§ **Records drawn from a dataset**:
--- START ---
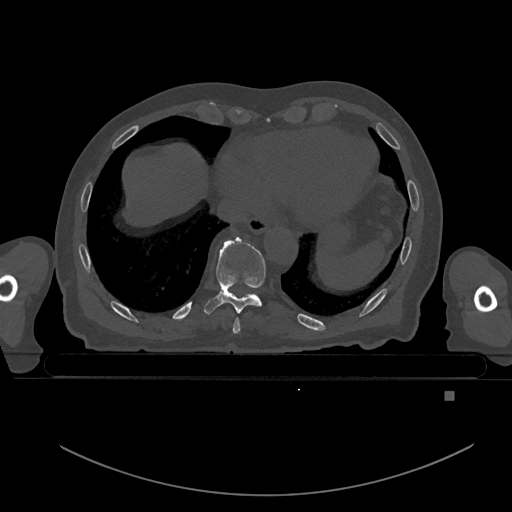
CT including the spine, one axial slice; bone window (W 1800 / L 400 HU); 0.5 mm slice thickness; 512 × 512 image matrix, field of view 456 × 456 mm. Patient: male, 82 years. Case-level facts recorded for this patient, not image findings: primary cancer: prostate.
Outlined on this slice (semi-automatically segmented with operator editing):
- T8 vertebra: bounding box [x1, y1, x2, y2] px = [233, 318, 240, 334]
- T9 vertebra: [204, 237, 266, 314]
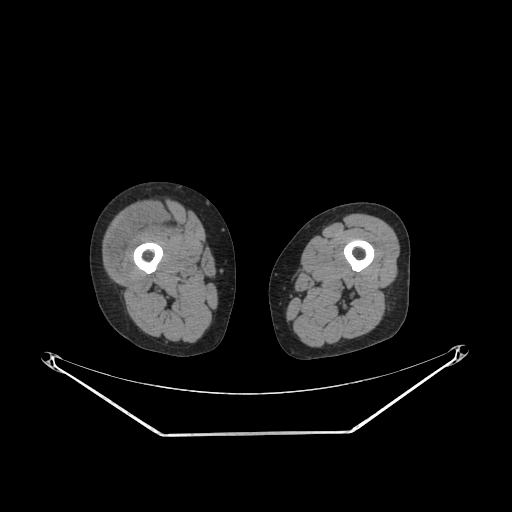
CT of an extremity soft-tissue mass (from a PET/CT study), one axial slice. Slice 220 of 311 in the series (ordered by position). Reconstruction kernel SOFT. 140 kVp. Soft-tissue window (W 400 / L 40 HU). 3.75 mm slice thickness. 512 × 512 image matrix. Female patient. From the clinical record (not read from this slice): histological type: pleiomorphic undifferentiated sarcoma; grade: high; site of the primary tumour: right quadricep.
Outlined on this slice (expert contour drawn on MRI and transferred to this co-registered scan by the dataset authors):
- tumour plus oedema (research contour): bounding box [x1, y1, x2, y2] px = [107, 206, 161, 268]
--- END ---
§ **ASSIGNMENT**:
Looking over the records, find each line with the word "image" and copy it.

§ **EXERCISE SOLUTION**:
CT including the spine, one axial slice; bone window (W 1800 / L 400 HU); 0.5 mm slice thickness; 512 × 512 image matrix, field of view 456 × 456 mm. Patient: male, 82 years. Case-level facts recorded for this patient, not image findings: primary cancer: prostate.
CT of an extremity soft-tissue mass (from a PET/CT study), one axial slice. Slice 220 of 311 in the series (ordered by position). Reconstruction kernel SOFT. 140 kVp. Soft-tissue window (W 400 / L 40 HU). 3.75 mm slice thickness. 512 × 512 image matrix. Female patient. From the clinical record (not read from this slice): histological type: pleiomorphic undifferentiated sarcoma; grade: high; site of the primary tumour: right quadricep.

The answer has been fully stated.